The amount, as such, works out to Rs.85/-per square metre approximately. To that extent, the impugned judgment deserves to be modified. 14. The learned Government Advocate is not justified to contend that the applicant has failed to establish that the price offered by Land Acquisition Officer was not inadequate. The respondents failed to adduce any evidence to establish that the price offered by the Land Acquisition Officer while passing the award under Section 11 of the said Act was just and proper. On the contrary, the evidence discloses that the price offered by the Land Acquisition Officer while passing the award under Section 11 of the said Act was wholly inadequate and the applicant was entitled for enhancement of compensation.
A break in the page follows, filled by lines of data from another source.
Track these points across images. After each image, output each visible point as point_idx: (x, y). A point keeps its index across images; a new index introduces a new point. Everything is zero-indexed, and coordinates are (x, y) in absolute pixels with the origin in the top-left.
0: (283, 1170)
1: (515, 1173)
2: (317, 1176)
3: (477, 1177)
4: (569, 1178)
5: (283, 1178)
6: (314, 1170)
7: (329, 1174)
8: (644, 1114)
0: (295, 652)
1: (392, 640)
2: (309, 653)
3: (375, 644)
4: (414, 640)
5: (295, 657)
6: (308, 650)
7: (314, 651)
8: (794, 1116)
The point for determination is answered accordingly. 15. In view of the above, I pass the following order: ORDER (i) First Appeal No.109/2006 is partly allowed and the impugned judgment and award dated 29/11/2005 is modified and the compensation for the land acquired is fixed at Rs.85/- per square metre. (ii) The remaining part of the award granting statutory benefits is confirmed. (iii) First Appeal No.233/2006 stands dismissed. (iv) Both the appeals stand disposed of accordingly with no order as to costs.